Informações recentes do Wall Street Journal indicam que o Google está em tratativas com a SpaceX, a companhia de tecnologia espacial fundada pelo bilionário Elon Musk, para firmar um acordo que possibilitaria o uso de foguetes em lançamentos futuros voltados à construção de data centers orbitais.
Esse projeto se insere em uma competição global para desenvolver inteligências artificiais que agora buscam expandir suas operações para além da Terra. A proposta é que a IA generativa utilize centros de dados “espaciais”, que podem operar com energia solar quase ininterrupta, para suportar sistemas robustos de processamento de informações.
Um dos principais desafios enfrentados pelas tecnologias atuais é o consumo energético elevado. Modelos de IA generativa requerem data centers consideráveis, com alto consumo de eletricidade e grandes quantidades de água pura para resfriamento.
A Agência Internacional de Energia (IEA) prevê que o uso energético global pelos data centers poderá mais que dobrar até 2030, impulsionado especialmente pelo avanço da inteligência artificial.
A estratégia das grandes empresas nesse novo cenário tecnológico visa, em parte, amenizar esses problemas através da instalação de satélites ou plataformas computacionais na órbita terrestre. Nessas condições, seria possível captar radiação sem os impedimentos da atmosfera, nuvens ou variações climáticas.
Além disso, o espaço apresenta outra vantagem significativa: suas condições naturais podem proporcionar um resfriamento térmico eficiente, reduzindo assim a quantidade de água necessária para os sistemas computacionais exigentes.
No entanto, os desafios permanecem consideráveis. Um dos obstáculos é que transportar infraestrutura computacional pesada ao espaço demanda foguetes reutilizáveis, e os custos dos lançamentos ainda são extremamente elevados. A manutenção desses sistemas em órbita também representa um desafio significativo.
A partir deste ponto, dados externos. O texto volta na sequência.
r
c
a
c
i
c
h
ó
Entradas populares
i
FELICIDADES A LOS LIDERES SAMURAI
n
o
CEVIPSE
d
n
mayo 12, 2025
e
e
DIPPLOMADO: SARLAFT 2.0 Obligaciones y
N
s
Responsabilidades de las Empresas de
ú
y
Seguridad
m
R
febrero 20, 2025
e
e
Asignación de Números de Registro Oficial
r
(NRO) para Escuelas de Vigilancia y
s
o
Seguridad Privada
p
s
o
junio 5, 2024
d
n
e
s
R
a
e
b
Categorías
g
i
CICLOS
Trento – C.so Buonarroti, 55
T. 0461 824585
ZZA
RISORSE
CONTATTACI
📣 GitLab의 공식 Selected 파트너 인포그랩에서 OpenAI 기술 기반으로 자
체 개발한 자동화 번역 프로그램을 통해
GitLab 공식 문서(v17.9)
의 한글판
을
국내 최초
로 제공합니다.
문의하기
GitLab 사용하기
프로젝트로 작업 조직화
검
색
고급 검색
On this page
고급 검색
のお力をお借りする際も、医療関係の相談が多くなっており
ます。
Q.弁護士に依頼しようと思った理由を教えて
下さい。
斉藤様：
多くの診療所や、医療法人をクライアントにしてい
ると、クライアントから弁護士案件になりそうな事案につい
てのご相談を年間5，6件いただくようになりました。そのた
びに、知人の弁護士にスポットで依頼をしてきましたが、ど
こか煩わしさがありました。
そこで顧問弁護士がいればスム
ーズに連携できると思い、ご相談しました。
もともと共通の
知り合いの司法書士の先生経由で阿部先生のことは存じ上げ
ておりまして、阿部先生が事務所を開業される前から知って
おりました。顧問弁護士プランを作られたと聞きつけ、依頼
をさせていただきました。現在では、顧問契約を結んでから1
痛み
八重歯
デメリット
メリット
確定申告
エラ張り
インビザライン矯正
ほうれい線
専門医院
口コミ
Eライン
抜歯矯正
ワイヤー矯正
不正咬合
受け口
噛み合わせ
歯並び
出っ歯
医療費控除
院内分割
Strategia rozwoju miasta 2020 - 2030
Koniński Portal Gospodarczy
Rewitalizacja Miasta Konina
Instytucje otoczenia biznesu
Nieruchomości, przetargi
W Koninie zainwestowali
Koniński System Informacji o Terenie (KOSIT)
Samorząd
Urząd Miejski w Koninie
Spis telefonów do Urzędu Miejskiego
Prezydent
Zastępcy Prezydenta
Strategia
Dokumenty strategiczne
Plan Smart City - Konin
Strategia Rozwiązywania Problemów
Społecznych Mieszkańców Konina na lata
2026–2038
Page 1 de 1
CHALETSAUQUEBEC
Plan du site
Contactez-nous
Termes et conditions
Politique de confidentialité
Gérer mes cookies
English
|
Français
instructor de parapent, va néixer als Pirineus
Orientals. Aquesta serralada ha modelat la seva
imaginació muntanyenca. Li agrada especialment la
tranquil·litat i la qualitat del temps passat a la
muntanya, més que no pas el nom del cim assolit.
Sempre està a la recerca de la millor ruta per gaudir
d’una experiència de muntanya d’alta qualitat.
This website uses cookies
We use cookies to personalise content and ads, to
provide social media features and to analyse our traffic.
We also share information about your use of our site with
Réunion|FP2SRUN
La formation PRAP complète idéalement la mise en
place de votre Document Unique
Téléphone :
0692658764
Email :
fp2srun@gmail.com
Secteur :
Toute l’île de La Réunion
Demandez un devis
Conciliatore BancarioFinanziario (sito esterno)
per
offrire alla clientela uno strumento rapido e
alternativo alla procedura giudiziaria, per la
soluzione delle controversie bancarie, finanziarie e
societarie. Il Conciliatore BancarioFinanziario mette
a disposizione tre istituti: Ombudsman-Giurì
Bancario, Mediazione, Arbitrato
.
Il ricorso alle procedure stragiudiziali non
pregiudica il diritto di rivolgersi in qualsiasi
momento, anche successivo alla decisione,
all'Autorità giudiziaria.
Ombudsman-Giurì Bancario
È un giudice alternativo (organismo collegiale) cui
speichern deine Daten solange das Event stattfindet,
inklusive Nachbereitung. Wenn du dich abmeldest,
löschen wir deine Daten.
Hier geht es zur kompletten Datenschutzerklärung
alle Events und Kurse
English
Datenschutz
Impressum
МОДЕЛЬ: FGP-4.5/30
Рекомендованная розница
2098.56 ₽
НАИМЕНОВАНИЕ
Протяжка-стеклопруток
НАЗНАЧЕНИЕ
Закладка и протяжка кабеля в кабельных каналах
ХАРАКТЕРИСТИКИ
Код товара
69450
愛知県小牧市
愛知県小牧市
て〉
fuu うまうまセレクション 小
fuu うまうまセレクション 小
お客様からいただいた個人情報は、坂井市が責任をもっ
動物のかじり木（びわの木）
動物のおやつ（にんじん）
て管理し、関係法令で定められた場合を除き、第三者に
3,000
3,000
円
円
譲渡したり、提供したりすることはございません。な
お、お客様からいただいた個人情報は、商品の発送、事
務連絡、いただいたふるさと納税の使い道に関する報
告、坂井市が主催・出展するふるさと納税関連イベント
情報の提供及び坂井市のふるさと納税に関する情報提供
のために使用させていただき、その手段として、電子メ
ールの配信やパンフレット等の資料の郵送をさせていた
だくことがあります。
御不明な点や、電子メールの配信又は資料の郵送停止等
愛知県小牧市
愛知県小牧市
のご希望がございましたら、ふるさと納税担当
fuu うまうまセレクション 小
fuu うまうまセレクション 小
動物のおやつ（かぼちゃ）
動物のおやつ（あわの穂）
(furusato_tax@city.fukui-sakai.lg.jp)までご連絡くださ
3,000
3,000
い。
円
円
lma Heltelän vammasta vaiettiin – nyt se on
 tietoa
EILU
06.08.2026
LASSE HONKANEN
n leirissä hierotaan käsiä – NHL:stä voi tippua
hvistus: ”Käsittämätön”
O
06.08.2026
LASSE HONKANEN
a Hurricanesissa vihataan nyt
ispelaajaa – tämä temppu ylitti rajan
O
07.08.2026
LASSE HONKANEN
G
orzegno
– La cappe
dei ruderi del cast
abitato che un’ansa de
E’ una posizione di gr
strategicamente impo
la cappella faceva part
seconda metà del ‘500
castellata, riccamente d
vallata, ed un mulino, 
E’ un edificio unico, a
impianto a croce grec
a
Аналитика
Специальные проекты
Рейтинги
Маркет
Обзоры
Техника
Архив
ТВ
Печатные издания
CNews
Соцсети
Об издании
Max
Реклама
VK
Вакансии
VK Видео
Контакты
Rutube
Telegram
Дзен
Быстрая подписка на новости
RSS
Conforme relatório do jornal americano, o Google está desenvolvendo o Projeto Suncatcher, que se propõe a criar satélites movidos a energia solar e equipados com TPUs (Tensor Processing Units), os chips desenvolvidos pela empresa para inteligência artificial.
A ideia é interligar essas unidades em uma rede conhecida como “nuvem orbital” de IA. Protótipos estão sendo elaborados em colaboração com a Planet Labs, especializada em satélites e monitoramento terrestre.
Recentemente, a startup Anthropic estabeleceu um acordo para aproveitar toda a capacidade computacional das instalações Colossus 1, parte do ecossistema tecnológico da SpaceX localizado em Memphis.
Informações veiculadas na mídia internacional sugerem que a Anthropic também demonstrou interesse em colaborar com a SpaceX no desenvolvimento de data centers orbitais operando em escalas de gigawatts.
A criação dessa infraestrutura espacial se destaca como um dos aspectos estratégicos relacionados ao esperado IPO da SpaceX.
No entanto, especialistas alertam sobre os riscos associados ao aumento do lixo espacial e à possível militarização das infraestruturas orbitais. Além disso, há preocupações sobre a dependência tecnológica concentrada nas mãos de algumas empresas privadas ligadas aos interesses norte-americanos.